Microbiology researchers at the California Institute of Technology have made a discovery that ends a 100-year search for a microbial process that can make a living from manganese. The researchers found a type of bacteria that feeds on manganese and uses metals as their source of heat. This type of microbe was predicted to exist more than 100 years ago, but they were first discovered by the California Institute of Technology.
Scientists say bacteria can also use manganese to convert carbon dioxide into biomass in a process called chemical synthesis. Prior to this discovery, the researchers knew that bacteria and fungi could oxidize manganese, but only speculated that there might be microbes that could use the process to drive growth.
The bacteria was discovered in an unrelated experiment using a light, chalk-like manganese. A researcher left a glass jar stained with the substance in the office sink to soak up water a few months before leaving for work outside the school. When he came back, the jar was covered with a black substance.

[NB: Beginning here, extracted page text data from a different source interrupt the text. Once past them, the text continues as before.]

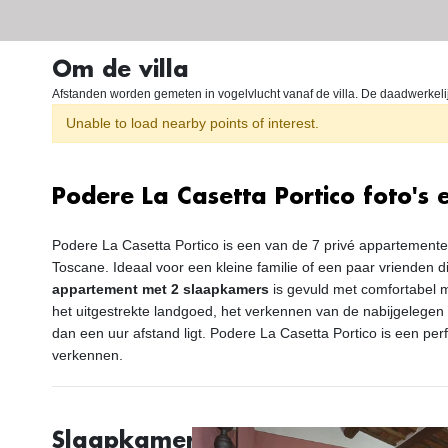
Om de villa
Afstanden worden gemeten in vogelvlucht vanaf de villa. De daadwerkelijke
Unable to load nearby points of interest.
Podere La Casetta Portico foto's e
Podere La Casetta Portico is een van de 7 privé appartemente
Toscane. Ideaal voor een kleine familie of een paar vrienden d
appartement met 2 slaapkamers
is gevuld met comfortabel m
het uitgestrekte landgoed, het verkennen van de nabijgelegen
dan een uur afstand ligt. Podere La Casetta Portico is een per
verkennen.
Slaapkamers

After seeing the substance, he wondered if it was caused by microbes, so he conducted experiments to decide. The black coating is the manganese oxide oxidized by the bacteria, most likely from tap water. The researchers point out that there is evidence that the creature lives in groundwater.
Scientists point out that there is a whole set of environmental engineering literature on how drinking water distribution systems are blocked by manganese oxide, but how manganese oxide is produced is a mystery. Although scientists speculate that bacteria may be the cause of the blockage, this is the first clear evidence. The researchers say the discovery fills a major gap in understanding the Earth’s elemental cycle.